The overwhelming variety of works on display is at times difficult to reconcile; it pushes the viewer to grasp for fleeting moments of continuity, often embedded in the wordplay of the exhibition’s name, Drawing as Practice. A working title, Drawing as Process, hints at the importance of a continuous line of inquiry. (This is in stark contrast to the MoMA’s definition of a drawing, which emphasizes the one-off nature of a work.)
Reisman is more focused on the many ways that the act of drawing fits into a larger creative process instead of its physical characteristics. Take, for example, Sol LeWitt’s The Location of a Blue Square, a Red Parallelogram, and a Yellow Parallelogram (1976). Its inclusion makes more sense if you are familiar with his instructional drawings—written instructions for others to execute drawings—and casts a new light on the historic drawings of the National Academy’s school that were made in an instructional setting, sharing a model for technical practice. There’s a common conceptual thread.
The question of “practice” is complicated by the quotidian use of the term among architects to distinguish between the physical construction of buildings and theoretical explorations of ideas. Within an architectural practice, the drawing is never the final work, just the representation of the thing that will become a built work of architecture. Billie Tsien’s Façade Study Model (2008) for the Barnes Foundation presents compelling ruminations on composition and material, but they are intrinsically tied to the final thing, the building.
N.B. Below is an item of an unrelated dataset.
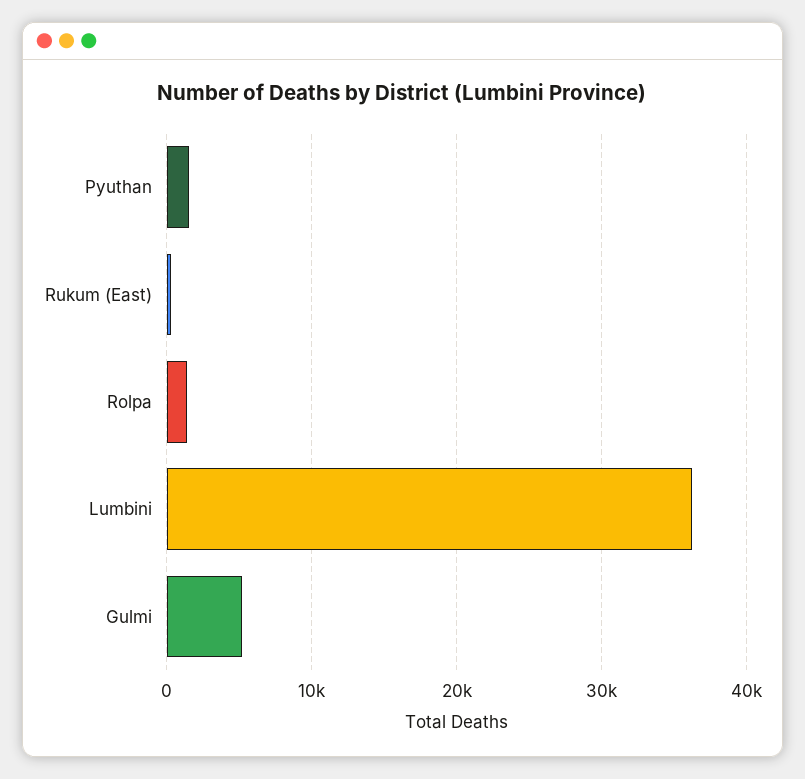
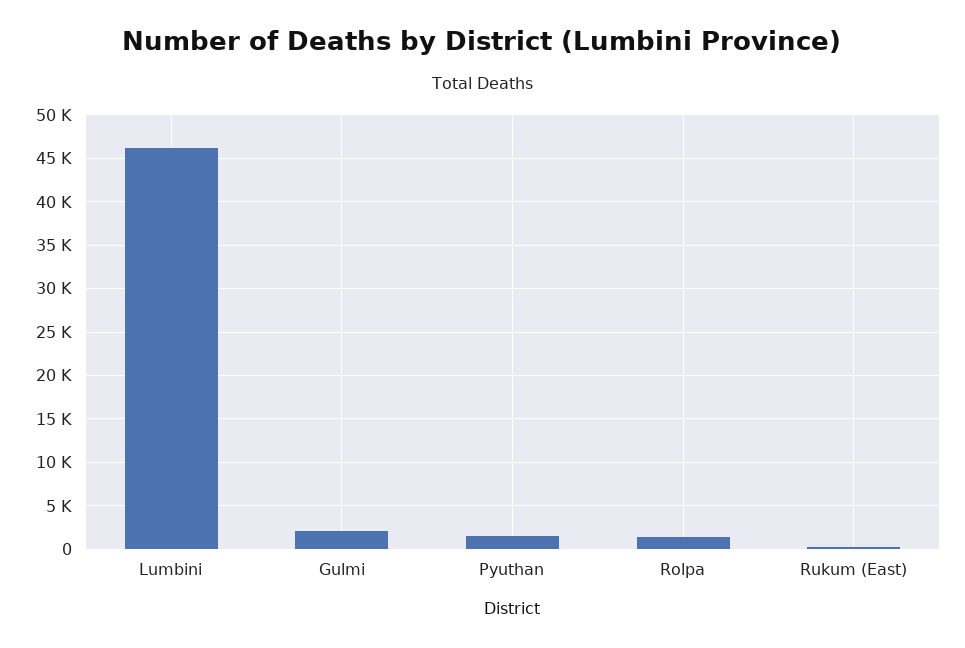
Lumbini: 36000 -> 46000
Gulmi: 5000 -> 2000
With no mention of the Barnes Foundation and no image of the facade that was built, the visitor cannot read the drawing in its context of Tsien’s work. Instead, context is offered in nearby drawings, like James Wines’s Nature’s Revenge: NYC 2050, View from the Lower East Side (2022), a work that is a not a proposal for some building or intervention but a visual representation of an idea.
The most explicit relationship on display between a drawing and its corollary works is Katie Schimert’s watercolors (Dione, 2021, and The Sea Resting Against the Earth, 2021) and ceramics (Thalassa, 2021, and Hestia, 2021). The line-like ribbing of the ceramic works is clearly in conversation with the layered lines of the watercolors. The interplay between the 2D and 3D representations becomes apparent and succinctly illustrates the exhibition’s intention.
Otherwise, this reading lies primarily in Reisman’s essay in the exhibition brochure, which meticulously relates each grouping of works back to the field of drawing, often by providing relevant history and context. Helpful as this is, an essay is a demanding way to engage with an exhibition. Most critical to navigating Drawing as Practice is perhaps a visitor’s personal knowledge of the artists’ and architects’ works beyond the gallery walls. The exhibition demands a critical eye and caters to an audience already familiar with the art and architecture, fitting for an organization run by artists and architects.
Drawing as Practice itself is an instructional exhibition of sorts. It takes a common term, drawing, and deconstructs it from a variety of angles. Where it falls short, the exhibition feels scattered and unfocused: There is a lot to deconstruct. But this is also the show’s greatest strength. It raises a lot of questions, offers few answers, and embraces the complexity and multiplicity of the topic. In short, it is very hard to come away from this exhibition without questioning what makes a drawing.
Lane Rick is an architect and founding principal of Office of Things. She supports her work through research, drawing, and writing.